▶ **Exercise details**:
Render this sentence from the passage on Turkey's economy and politics into Spanish: "Income per capita has doubled since Erdogan came to power in 2003."
[[ Provided passage, beginning ]]
Some economists, including Jackson of Capital Economics, predict a recession. The higher cost of imports resulting from the devalued currency and increased borrowing costs will hamper growth, according to Jackson.
Erdogan, who acknowledged the veracity of some recordings, has tied them to a conspiracy by a faction of his governing party that has turned against him. His government swiftly reassigned judges, prosecutors and police chiefs in January and February to muffle the investigations. Since then, all suspects arrested in December have been released from custody.
Even if courts refuse to take action, tapes of wiretapped calls and police reports keep finding their way to the Internet. Last month, Erdogan banned access to the popular microblogging website Twitter and the video website YouTube to prevent new leaks from reaching the public.
Pro-government media portray a nation that doesn’t care about the revelations and continues to support its leader. While thousands protest against corruption and eroding democracy in the big cities, others attend campaign rallies to hear Erdogan.
Much of the support is the result of improvement in Turkey’s economic well-being. Income per capita has doubled since Erdogan came to power in 2003. While that was fueled at first by structural changes and rising productivity, growth in the last few years has been dependent on surging private debt. Corporate and consumer borrowing jumped to 67 percent of GDP in 2013 from 33 percent in 2008.
Almost 90 percent of the country’s corporate debt has been accumulated by closely held nonfinancial companies without any public disclosure of their balance sheets, ownership structures or other basic information, according to data compiled by Burgan Yatirim Menkul Degerler, an Istanbul-based brokerage. Many of those, including Yildizlar and the five construction firms that bought Sabah and ATV, are companies that were established or came to prominence since Erdogan came to power.
They have been winning billion-dollar infrastructure contracts for airports, roads and bridges, buying state assets and racking up debt. While not all of this has been financed by government-run banks, recent revelations have increased the probability that they’re more heavily exposed.
[[ Provided passage, end ]]
[[ Dataset entries, beginning ]]
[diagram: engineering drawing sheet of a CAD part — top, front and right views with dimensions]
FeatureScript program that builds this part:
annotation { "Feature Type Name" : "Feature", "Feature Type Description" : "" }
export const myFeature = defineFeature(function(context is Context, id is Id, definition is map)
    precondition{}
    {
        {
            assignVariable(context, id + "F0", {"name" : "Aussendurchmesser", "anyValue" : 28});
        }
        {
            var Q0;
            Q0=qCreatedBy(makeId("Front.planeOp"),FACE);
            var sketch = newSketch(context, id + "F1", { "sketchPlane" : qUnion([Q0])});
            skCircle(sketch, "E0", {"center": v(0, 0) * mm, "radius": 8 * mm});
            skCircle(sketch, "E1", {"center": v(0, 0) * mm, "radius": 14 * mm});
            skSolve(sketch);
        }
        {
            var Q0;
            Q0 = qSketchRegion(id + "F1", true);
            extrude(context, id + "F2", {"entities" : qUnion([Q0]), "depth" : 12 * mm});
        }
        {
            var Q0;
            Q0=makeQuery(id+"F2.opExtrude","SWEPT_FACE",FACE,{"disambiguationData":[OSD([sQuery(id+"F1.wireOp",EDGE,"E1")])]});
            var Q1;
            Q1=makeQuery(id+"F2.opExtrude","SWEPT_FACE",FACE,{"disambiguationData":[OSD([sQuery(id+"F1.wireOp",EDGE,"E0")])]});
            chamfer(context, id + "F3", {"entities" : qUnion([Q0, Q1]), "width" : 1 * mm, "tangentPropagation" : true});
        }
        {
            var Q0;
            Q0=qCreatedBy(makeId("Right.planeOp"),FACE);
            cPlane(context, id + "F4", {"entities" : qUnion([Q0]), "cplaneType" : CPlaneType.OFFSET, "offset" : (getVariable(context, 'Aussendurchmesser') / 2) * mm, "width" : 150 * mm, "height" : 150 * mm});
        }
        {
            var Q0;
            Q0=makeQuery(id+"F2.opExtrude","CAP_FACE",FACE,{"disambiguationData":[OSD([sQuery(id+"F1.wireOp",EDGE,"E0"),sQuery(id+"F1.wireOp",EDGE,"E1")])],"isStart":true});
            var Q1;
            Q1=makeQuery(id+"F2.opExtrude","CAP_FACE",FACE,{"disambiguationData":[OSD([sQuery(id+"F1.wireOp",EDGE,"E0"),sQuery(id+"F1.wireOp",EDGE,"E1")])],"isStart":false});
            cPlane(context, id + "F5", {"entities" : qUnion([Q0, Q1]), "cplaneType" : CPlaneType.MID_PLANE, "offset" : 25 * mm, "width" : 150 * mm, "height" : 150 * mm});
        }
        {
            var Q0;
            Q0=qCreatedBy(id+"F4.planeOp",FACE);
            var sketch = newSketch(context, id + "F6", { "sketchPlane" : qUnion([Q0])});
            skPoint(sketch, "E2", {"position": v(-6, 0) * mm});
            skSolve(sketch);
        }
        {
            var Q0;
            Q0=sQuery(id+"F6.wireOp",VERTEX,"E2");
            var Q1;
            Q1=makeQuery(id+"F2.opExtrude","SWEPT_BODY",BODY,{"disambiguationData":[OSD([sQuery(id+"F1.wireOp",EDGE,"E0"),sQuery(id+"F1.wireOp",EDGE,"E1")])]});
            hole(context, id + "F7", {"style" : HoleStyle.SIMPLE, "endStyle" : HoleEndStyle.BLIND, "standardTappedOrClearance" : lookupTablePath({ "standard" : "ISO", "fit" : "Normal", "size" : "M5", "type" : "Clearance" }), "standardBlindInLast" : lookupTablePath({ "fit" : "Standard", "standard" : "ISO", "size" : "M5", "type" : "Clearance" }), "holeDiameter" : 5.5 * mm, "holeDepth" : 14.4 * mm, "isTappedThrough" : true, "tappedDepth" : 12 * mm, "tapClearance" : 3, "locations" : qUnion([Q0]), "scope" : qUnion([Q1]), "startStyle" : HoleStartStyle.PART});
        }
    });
[[ Dataset entries, end ]]
▶ **Answer space**:
El ingreso per cápita se ha duplicado desde que Erdogan llegó al poder en 2003.